We got to remember two decades ago a big 486 had only 32Mb RAM. Swap algorithms was developed when the whole RAM could be moved to the disk in a small fraction of second. Even with the slower disks of that time. That is why default swap policies are so aggressive. RAM was the bottleneck those days. Since then RAM size increased more than 10,000 times and disk speeds less than 10 times. This shifted the bottleneck to disk bandwidth.

Edit 2: why si so activity is deadly to servers?

Si and so activity on machines with tons of RAM is deadly because means the system is fighting with itself for RAM. What happens is that disks, even big storages are too slow when compared to RAMs. Aggressive swap favors kernel disk cache over application data and is the most common source of fighting for RAM. Since the OS will have to free disk cache on every si, the time to live of the extra cache that swap provides is too low to be useful anyways. The result is that you are taking disk bandwidth to store cache that is probably will not be used and pausing your programs waiting for the si pages. Meaning that consumes a lot of critical resources with little or no benefit to the applications.
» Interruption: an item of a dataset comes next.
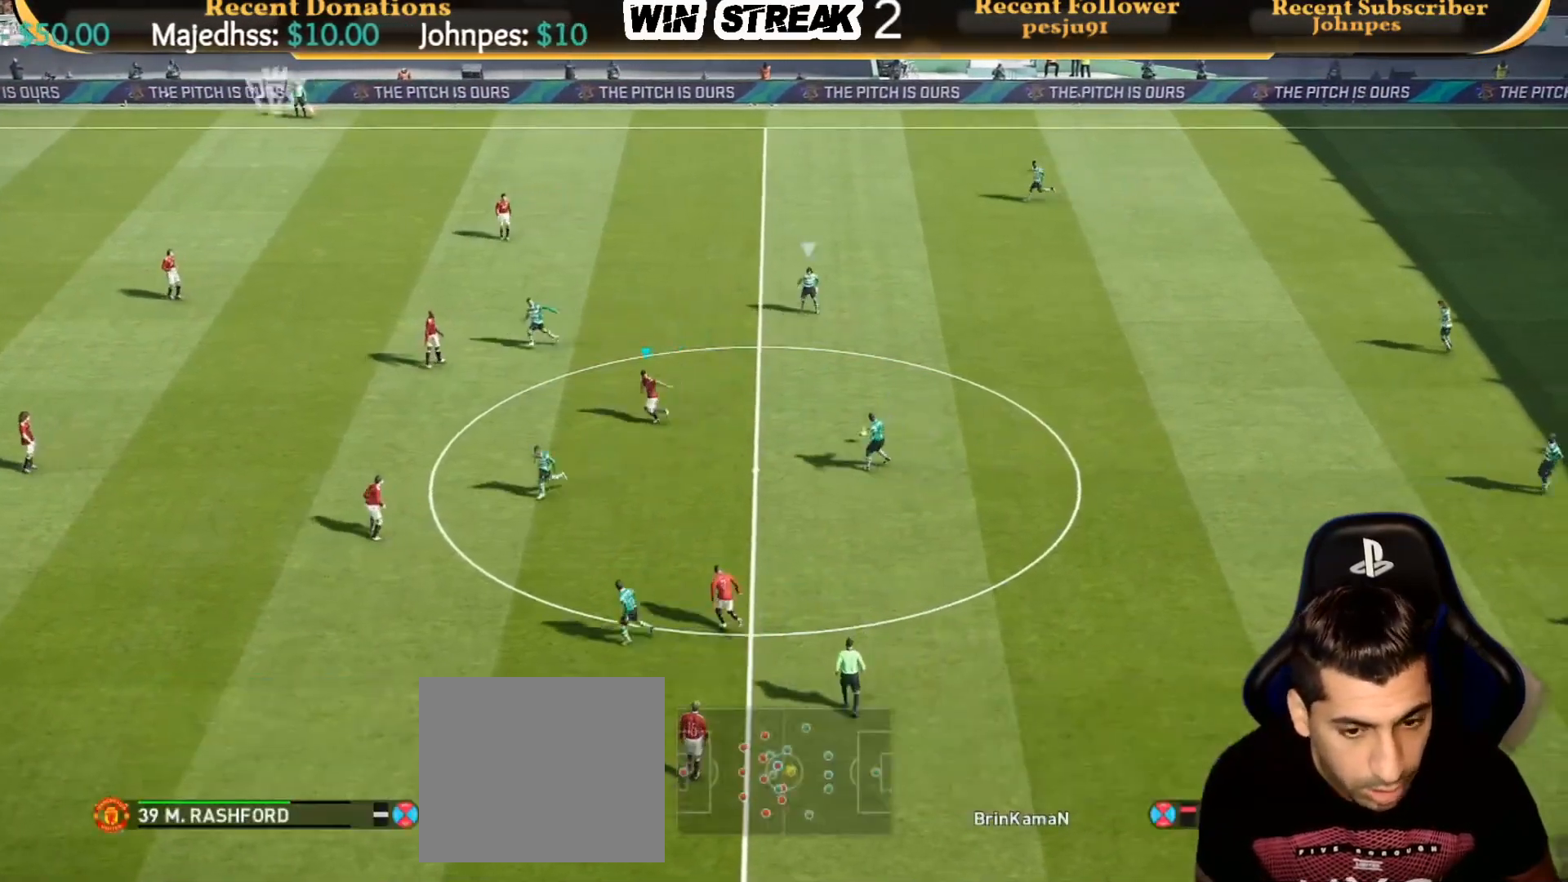
{"buttons": ["SQUARE", "R1"], "left_stick": "up-left", "right_stick": "center", "events": [[250, "left_stick", "left"], [433, "left_stick", "up-left"]]}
Note the title of the response "a lot of swap activity on servers with lots of RAM". This does not applies to machines with occasional si and so activity. This may not apply in the future if smarter swap algorithms are developed in the OSs.

Edit 3: "cold" pages

People romanticize the swapping algorithm. Some say "it takes less used pages of the RAM", but this is not what the kernel does at all. The thing is difficult to understand about swap is the kernel does not know what a "cold page" is. The kernel does not have a good metric to determine if the page is used or likely to be used in the near future. To circumvent that the kernel puts pages in the swap more or less randomly and pages that are not needed stays there. The problem of that algorithm is that pages need to go to the swap to know if they are needed by the applications. And this mean a lot of "hot" pages will go to the swap. The problem with that is disks are too damn slow compared to RAM. The consequence of that is when swapping starts all applications get random pauses waiting for the disks and this hinders on latency and throughput.

I built my own benchmark that is a realistic scenario very common to many applications with a decent volume. From my tests, I saw no benefits on throughput or latency when swaps are in use. Far from it. When swapping starts it slow down both throughput and latency by at least a order of magnitude.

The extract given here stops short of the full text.